Python有了concurrent的话mutiprocessing和threading还有存在的意义吗？

Question

Python3.2中引入的concurrent非常的好用，只用几行代码就可以编写出线程池/进程池，并且计算型任务效率和mutiprocessing.pool提供的poll和ThreadPoll相比不分伯仲，而且在IO型任务由于引入了Future的概念效率要高...

阿神 · Answer

concurrent is indeed very useful, mainly providing ThreadPoolExecutor and ProcessPoolExecutor. A multi-thread, a multi-process. But concurrent is essentially an encapsulation of threading and mutiprocessing. You can find out by looking at its source code.
ThreadPoolExecutor provides its own task queue, so there is no need to write it yourself. The so-called thread pool simply compares the current number of threads with the defined size of max_workers.
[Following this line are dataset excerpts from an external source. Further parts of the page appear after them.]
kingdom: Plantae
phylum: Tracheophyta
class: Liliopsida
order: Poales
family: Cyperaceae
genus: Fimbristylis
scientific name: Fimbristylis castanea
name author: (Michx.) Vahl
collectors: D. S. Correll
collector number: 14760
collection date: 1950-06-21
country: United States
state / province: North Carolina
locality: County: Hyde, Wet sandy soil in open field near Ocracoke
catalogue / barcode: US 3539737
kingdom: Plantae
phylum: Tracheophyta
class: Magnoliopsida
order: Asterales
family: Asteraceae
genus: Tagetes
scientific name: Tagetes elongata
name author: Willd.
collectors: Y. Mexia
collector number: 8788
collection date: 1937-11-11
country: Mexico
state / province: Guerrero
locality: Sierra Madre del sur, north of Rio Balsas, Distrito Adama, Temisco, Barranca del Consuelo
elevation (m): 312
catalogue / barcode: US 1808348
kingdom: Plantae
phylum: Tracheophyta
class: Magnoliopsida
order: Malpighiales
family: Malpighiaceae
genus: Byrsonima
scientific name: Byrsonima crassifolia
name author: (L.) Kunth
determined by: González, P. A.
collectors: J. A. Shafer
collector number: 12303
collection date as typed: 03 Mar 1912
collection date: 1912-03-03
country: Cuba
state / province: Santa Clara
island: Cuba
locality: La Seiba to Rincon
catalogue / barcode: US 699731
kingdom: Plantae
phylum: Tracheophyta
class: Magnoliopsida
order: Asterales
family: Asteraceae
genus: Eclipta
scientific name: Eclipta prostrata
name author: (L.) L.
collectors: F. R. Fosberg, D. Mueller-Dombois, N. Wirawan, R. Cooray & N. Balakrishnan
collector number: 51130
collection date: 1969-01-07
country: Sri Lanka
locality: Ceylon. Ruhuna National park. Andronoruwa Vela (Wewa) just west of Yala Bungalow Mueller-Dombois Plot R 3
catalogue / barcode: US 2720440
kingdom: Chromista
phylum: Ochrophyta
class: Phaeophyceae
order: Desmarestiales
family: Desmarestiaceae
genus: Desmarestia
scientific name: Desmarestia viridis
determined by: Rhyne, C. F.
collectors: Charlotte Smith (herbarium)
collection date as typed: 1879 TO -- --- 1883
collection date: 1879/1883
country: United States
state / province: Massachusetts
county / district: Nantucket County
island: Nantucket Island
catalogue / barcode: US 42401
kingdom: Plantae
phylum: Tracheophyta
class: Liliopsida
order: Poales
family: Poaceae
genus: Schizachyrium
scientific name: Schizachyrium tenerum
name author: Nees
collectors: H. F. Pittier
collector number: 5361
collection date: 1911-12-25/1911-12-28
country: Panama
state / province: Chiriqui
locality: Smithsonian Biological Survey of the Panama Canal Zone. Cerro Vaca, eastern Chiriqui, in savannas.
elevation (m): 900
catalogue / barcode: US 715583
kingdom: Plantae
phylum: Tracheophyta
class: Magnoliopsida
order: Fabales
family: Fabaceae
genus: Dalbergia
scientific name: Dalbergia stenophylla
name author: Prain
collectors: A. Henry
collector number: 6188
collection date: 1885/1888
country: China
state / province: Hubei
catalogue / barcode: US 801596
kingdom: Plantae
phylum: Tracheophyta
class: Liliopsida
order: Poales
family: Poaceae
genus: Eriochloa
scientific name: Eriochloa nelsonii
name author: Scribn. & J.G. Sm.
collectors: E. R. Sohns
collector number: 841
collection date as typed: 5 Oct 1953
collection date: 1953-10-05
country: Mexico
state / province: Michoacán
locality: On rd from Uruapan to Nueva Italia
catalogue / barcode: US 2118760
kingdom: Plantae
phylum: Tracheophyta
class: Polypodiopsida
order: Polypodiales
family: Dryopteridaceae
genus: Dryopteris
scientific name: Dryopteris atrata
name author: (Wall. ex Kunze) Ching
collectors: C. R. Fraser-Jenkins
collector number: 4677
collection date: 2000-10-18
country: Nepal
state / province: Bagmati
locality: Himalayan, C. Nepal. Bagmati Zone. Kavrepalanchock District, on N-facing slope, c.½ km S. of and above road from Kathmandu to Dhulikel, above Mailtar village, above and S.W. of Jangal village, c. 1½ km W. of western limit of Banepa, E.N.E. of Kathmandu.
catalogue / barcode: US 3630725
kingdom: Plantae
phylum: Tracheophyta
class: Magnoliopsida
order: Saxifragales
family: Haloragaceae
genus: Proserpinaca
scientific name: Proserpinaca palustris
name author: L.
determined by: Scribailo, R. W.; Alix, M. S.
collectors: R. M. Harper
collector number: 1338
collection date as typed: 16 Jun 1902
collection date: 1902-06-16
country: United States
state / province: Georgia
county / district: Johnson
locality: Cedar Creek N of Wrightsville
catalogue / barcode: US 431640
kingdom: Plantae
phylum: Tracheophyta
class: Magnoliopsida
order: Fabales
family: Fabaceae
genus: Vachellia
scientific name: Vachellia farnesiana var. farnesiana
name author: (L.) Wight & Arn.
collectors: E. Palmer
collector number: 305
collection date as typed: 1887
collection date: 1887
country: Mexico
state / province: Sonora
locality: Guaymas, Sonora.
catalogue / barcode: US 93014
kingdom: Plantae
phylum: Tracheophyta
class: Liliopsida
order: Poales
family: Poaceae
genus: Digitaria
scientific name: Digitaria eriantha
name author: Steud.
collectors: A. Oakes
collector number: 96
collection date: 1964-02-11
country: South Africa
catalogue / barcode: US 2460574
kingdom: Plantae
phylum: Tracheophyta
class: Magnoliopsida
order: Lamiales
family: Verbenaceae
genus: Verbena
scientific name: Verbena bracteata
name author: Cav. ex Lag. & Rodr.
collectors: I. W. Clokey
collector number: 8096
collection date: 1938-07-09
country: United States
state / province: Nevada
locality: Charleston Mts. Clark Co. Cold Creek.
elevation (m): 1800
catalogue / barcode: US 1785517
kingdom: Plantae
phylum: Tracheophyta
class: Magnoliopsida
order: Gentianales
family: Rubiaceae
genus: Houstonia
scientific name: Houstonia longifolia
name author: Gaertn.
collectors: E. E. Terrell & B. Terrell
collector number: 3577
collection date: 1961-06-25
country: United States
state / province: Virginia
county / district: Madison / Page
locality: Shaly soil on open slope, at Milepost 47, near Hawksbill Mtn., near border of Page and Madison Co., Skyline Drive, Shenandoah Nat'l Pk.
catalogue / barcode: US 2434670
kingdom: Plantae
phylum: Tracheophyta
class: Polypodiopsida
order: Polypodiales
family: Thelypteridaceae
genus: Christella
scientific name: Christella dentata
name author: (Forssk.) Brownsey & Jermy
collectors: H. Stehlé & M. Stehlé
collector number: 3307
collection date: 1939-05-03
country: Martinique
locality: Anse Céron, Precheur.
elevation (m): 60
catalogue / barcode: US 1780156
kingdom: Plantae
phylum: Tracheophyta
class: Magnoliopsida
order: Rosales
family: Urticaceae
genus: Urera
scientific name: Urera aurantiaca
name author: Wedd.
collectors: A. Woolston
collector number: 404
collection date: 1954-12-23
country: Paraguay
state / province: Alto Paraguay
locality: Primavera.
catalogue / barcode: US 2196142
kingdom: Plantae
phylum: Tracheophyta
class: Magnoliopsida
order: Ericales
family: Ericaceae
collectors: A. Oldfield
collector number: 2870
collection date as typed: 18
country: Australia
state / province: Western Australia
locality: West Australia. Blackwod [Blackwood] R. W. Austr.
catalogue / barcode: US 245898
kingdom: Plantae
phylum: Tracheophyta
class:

If the size is smaller than max_workers, the task is allowed to create threads to execute the task. You can see the source code

def _adjust_thread_count(self):

# When the executor gets lost, the weakref callback will wake up
# the worker threads.
def weakref_cb(_, q=self._work_queue):
    q.put(None)
# TODO(bquinlan): Should avoid creating new threads if there are more
# idle threads than items in the work queue.
if len(self._threads) < self._max_workers:
    t = threading.Thread(target=_worker,
                         args=(weakref.ref(self, weakref_cb),
                               self._work_queue))
    t.daemon = True
    t.start()
    self._threads.add(t)
    _threads_queues[t] = self._work_queue

So if you maintain the queue yourself, it’s no problem. Cocurrent also maintains a queue internally and it’s just written for you.
As for the deadlock problem, concurrent can also cause deadlock problems. Let me give you an example, run it and see

import time
from concurrent.futures import ThreadPoolExecutor

def wait_on_b():
    time.sleep(5)
    print(b.result()) # b will never complete because it is waiting on a.
    return 5

def wait_on_a():
    time.sleep(5)
    print(a.result()) # a will never complete because it is waiting on b.
    return 6


executor = ThreadPoolExecutor(max_workers=2)
a = executor.submit(wait_on_b)
b = executor.submit(wait_on_a)

ProcessPoolExecutor also uses mutiprocessing internally. It can make full use of the characteristics of multi-core and get rid of the restrictions of GIL. Note that when defining ProcessPoolExecutor(max_workers=2), max_workers is slightly larger than the number of CPU cores and cannot be too large. ProcessPoolExecutor internally maintains a call_queue to maintain the task queue, and its type is multiprocessing.Queue. There is also a thread that manages the queue. This can be said to be an optimization of cocurrent.
You can see the source code for details. self._adjust_process_count() actually starts the process to execute the task. Click on _adjust_process_count and you will know it at a glance. self._queue_management_thread is the thread that manages the queue

if self._queue_management_thread is None:
            # Start the processes so that their sentinels are known.
            self._adjust_process_count()
            self._queue_management_thread = threading.Thread(
                    target=_queue_management_worker,
                    args=(weakref.ref(self, weakref_cb),
                          self._processes,
                          self._pending_work_items,
                          self._work_ids,
                          self._call_queue,
                          self._result_queue))
            self._queue_management_thread.daemon = True
            self._queue_management_thread.start()
            _threads_queues[self._queue_management_thread] = self._result_queue

So cocurrent is easy to use, that is, it does some better processing by itself, such as maintaining queues and managing queue threads, so you don’t need to worry about it anymore. Of course you can also implement it yourself. You can use cocurrent to achieve this. It can be achieved with threading and mutiprocessing. At most, you have to do extra work yourself. Because cocurrent essentially uses these two cores. Of course, it would be best if you have a better cocurrent that is already available. You can use it directly instead of reinventing the wheel yourself. So which one to use depends on your personal familiarity. For example, I use python2, but I can’t use cocurrent. Had to use threading.

阿神 · Answer

The person above has already said it very clearly, I just want to add a little bit.
Concurrent.future uses the concept of asynchronous to manage threads/processes, but it does not actually encapsulate asynchronous IO, so the IO efficiency mentioned by the question is improved. It’s actually wrong.

伊谢尔伦 · Answer

Concurrent is a coroutine, not a thread, two concepts.